“Apa, Mbak? Mbak ngomong apa tadi?”
Si Mbak rambut pirang itu balik menatapku. “Kamu OB baru kan, di sini?” Ia sengaja menekankan kata “kan” dalam kata-katanya itu, sehingga membuatku kaget dan tercengang.
“Apa, Mbak? OB... Office Boy, maksudnya?”
“Ya iyalah. Ngapain juga kamu pake seragam begitu kalo bukan OB?”
Kuperhatikan lagi pakaian yang kukenakan. Oh, God! Ini mimpi, kan? Aku, aku cuma mimpi, kan? Kucubit keras tanganku. Aw!
“Ngapain kamu pake cubit tangan segala? Nggak terima jadi OB?” Si Mbak Pirang tampak sinis kepadaku. Rupanya diam-diam ia memperhatikan gerak-gerikku.

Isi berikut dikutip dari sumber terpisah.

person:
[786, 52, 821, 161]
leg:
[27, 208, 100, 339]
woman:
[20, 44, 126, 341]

Ya iyalah, nggak terima. Gue ini kan konsultan di sebuah perusahaan developer properti ternama di kota ini.
Tapi yang tampak hanyalah dengusan kesal.
“Udahlah, terima aja nasibmu,” tukas Si Mbak Pirang, akhirnya. “Oya. Tolong buatkan saya secangkir white coffee hangat. Ingat, ya, haa-ngat, bukan paa-nas. Trus, antarkan langsung ke lantai dua. Di ruang HRD. Atas nama Lidya. Ingat, ya! Awas kalo salah.”
Fuih! Aku hanya bergeming. Dan Si Mbak Pirang lagi-lagi memperhatikannya.
“Kenapa masih diam mematung di situ? Nggak tau letak pantry? Tuh, tanya aja ke mbak-mbak resepsionis, mereka semua udah pada tau kok.”